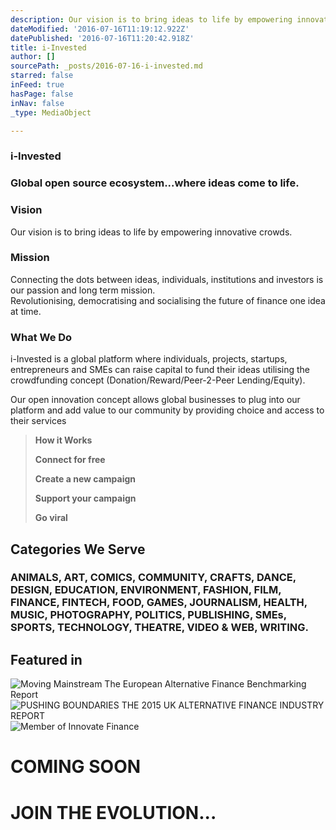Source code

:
 ```yaml
---
description: Our vision is to bring ideas to life by empowering innovative crowds.
dateModified: '2016-07-16T11:19:12.922Z'
datePublished: '2016-07-16T11:20:42.918Z'
title: i-Invested
author: []
sourcePath: _posts/2016-07-16-i-invested.md
starred: false
inFeed: true
hasPage: false
inNav: false
_type: MediaObject

---
```

### **i-Invested**

### Global open source ecosystem...where ideas come to life.

### **Vision**

Our vision is to bring ideas to life by empowering innovative crowds.

### **Mission**

Connecting the dots between ideas, individuals, institutions and investors is our passion and long term mission.  
Revolutionising, democratising and socialising the future of finance one idea at time.

### **What We Do**

i-Invested is a global platform where individuals, projects, startups, entrepreneurs and SMEs can raise capital to fund their ideas utilising the crowdfunding concept (Donation/Reward/Peer-2-Peer Lending/Equity).

Our open innovation concept allows global businesses to plug into our platform and add value to our community by providing choice and access to their services

> **How it Works**
> 
> **Connect for free**
> 
> **Create a new campaign**
> 
> **Support your campaign**
> 
> **Go viral**

## **Categories We Serve**

### ANIMALS, ART, COMICS, COMMUNITY, CRAFTS, DANCE, DESIGN, EDUCATION, ENVIRONMENT, FASHION, FILM, FINANCE, FINTECH, FOOD, GAMES, JOURNALISM, HEALTH, MUSIC, PHOTOGRAPHY, POLITICS, PUBLISHING, SMEs, SPORTS, TECHNOLOGY, THEATRE, VIDEO & WEB, WRITING.

## **Featured in**
![Moving Mainstream
The European Alternative Finance Benchmarking Report](https://the-grid-user-content.s3-us-west-2.amazonaws.com/33f85b65-18f7-4512-ae86-9105e84c8dd8.jpg)
![PUSHING
BOUNDARIES
THE 2015 UK ALTERNATIVE
FINANCE INDUSTRY REPORT](https://the-grid-user-content.s3-us-west-2.amazonaws.com/099b67e9-24dc-4e3d-bb85-eb5c20d1d671.jpg)
![Member of Innovate Finance](https://the-grid-user-content.s3-us-west-2.amazonaws.com/aad66132-99fb-4b72-8c3c-c634cce9ae9c.jpg)

# **COMING SOON**

# **JOIN THE EVOLUTION...**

# # # # #

What is being asked: After locating the line above that contains "VIDEO & WEB, WRITING.", write out that line and every later one exactly, through the last line of the material, and nothing else.

Result of this task:
### ANIMALS, ART, COMICS, COMMUNITY, CRAFTS, DANCE, DESIGN, EDUCATION, ENVIRONMENT, FASHION, FILM, FINANCE, FINTECH, FOOD, GAMES, JOURNALISM, HEALTH, MUSIC, PHOTOGRAPHY, POLITICS, PUBLISHING, SMEs, SPORTS, TECHNOLOGY, THEATRE, VIDEO & WEB, WRITING.

## **Featured in**
![Moving Mainstream
The European Alternative Finance Benchmarking Report](https://the-grid-user-content.s3-us-west-2.amazonaws.com/33f85b65-18f7-4512-ae86-9105e84c8dd8.jpg)
![PUSHING
BOUNDARIES
THE 2015 UK ALTERNATIVE
FINANCE INDUSTRY REPORT](https://the-grid-user-content.s3-us-west-2.amazonaws.com/099b67e9-24dc-4e3d-bb85-eb5c20d1d671.jpg)
![Member of Innovate Finance](https://the-grid-user-content.s3-us-west-2.amazonaws.com/aad66132-99fb-4b72-8c3c-c634cce9ae9c.jpg)

# **COMING SOON**

# **JOIN THE EVOLUTION...**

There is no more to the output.